警員們立刻行動起來,高木警官則和一個長相老實的警員一起,來到了伏特加身旁。
除了護衛,當然還有彆的事要做。高木警官取出筆記本:“山田先生,還記得那個人撞到你的時間,以及他的大致長相嗎?”
說到一半,高木警官後知後覺地看向伏特加,目光在他的住院服上略微一停:“對了,事情太多我都忘了問——您怎麼在這裡住院?”
伏特加:“……”
他可不想被人當精神病看,伏特加清清嗓子,一臉正氣:“這不重要,先做正事!”
“好的!”高木警官十分感動,證人如此配合,他不能拖了後腿,他重新問,“關於那個撞到了您的綁匪,你還記得多少?能描述出他的大致相貌嗎?”
“我想想……看年紀大概是高中生,長得一副好學生的模樣,經常能在新聞上看到。”
伏特加本想像這麼說,但終究缺乏了一點應有的膽量。最終他隻能深吸一口氣,把話咽下:“當時的撞擊太過突然,我沒看清他的長相,隻隱約記得是個燙染過頭發的年輕人。”

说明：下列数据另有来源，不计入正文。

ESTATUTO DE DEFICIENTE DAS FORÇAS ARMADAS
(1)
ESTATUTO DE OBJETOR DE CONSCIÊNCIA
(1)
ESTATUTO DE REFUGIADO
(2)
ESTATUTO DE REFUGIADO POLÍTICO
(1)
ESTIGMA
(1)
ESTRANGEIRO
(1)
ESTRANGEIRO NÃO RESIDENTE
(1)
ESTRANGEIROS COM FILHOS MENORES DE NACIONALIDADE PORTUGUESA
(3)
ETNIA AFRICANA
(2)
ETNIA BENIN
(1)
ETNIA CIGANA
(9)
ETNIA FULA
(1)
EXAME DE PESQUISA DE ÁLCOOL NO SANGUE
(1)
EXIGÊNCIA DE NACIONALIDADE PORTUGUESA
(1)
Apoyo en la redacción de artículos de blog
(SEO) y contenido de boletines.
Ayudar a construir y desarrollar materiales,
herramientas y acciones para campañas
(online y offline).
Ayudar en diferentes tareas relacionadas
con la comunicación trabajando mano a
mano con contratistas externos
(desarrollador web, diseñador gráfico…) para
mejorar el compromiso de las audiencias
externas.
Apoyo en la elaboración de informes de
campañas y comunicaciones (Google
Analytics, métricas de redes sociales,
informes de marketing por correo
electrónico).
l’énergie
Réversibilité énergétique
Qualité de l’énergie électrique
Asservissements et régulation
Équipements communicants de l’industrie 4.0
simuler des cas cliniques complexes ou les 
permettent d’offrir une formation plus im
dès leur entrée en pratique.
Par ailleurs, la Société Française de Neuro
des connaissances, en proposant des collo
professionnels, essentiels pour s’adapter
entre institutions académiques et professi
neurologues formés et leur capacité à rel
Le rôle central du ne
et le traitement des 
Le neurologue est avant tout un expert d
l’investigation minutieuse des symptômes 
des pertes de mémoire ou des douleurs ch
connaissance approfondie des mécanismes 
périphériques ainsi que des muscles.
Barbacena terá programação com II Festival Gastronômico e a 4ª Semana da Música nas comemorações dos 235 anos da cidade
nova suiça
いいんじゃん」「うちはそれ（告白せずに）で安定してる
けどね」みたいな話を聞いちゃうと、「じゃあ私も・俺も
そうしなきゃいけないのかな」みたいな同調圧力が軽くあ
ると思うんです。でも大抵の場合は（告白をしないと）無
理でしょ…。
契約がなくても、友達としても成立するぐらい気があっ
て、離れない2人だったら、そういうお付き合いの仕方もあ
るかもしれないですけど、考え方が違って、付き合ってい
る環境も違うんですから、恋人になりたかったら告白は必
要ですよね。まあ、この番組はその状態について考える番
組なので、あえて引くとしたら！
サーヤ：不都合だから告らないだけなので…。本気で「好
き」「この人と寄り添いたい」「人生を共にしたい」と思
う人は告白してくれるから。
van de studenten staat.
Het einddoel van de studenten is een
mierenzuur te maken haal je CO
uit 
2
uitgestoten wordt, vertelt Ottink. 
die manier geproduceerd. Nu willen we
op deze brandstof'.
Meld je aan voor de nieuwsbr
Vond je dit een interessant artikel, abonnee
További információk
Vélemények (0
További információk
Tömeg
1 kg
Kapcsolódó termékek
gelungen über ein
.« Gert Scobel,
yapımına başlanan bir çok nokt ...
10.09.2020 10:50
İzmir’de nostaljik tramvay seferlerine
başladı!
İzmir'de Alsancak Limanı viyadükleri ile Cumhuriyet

——綁匪的同夥,聽清楚了嗎,我什麼都沒看見!滅口我這個路人甲毫無價值,比起這個,你不如把時間拿去做更有用的事,比如立刻停止謀殺,去理一個寸頭!
“不過,話又說回來了。”伏特加看看左邊的高木,又看看右邊的老實警員,冷靜下來之後,心裡詭異地湧起一絲暗爽:
“以前看到警察就要拔腿鼠躥,現在卻有兩個警察貼身保護……這種被敵人奉為座上賓的滋味真不錯啊,難怪烏佐這小子喜歡天天跟警察泡在一起。”
“哼,想用警察來讓我驚慌失措,實在是太天真了——就算我看上去不那麼聰明,同一個招數也不可能無數次對我生效。這次就讓你好好看看我的應變能力!你能利用警察,我也可以。”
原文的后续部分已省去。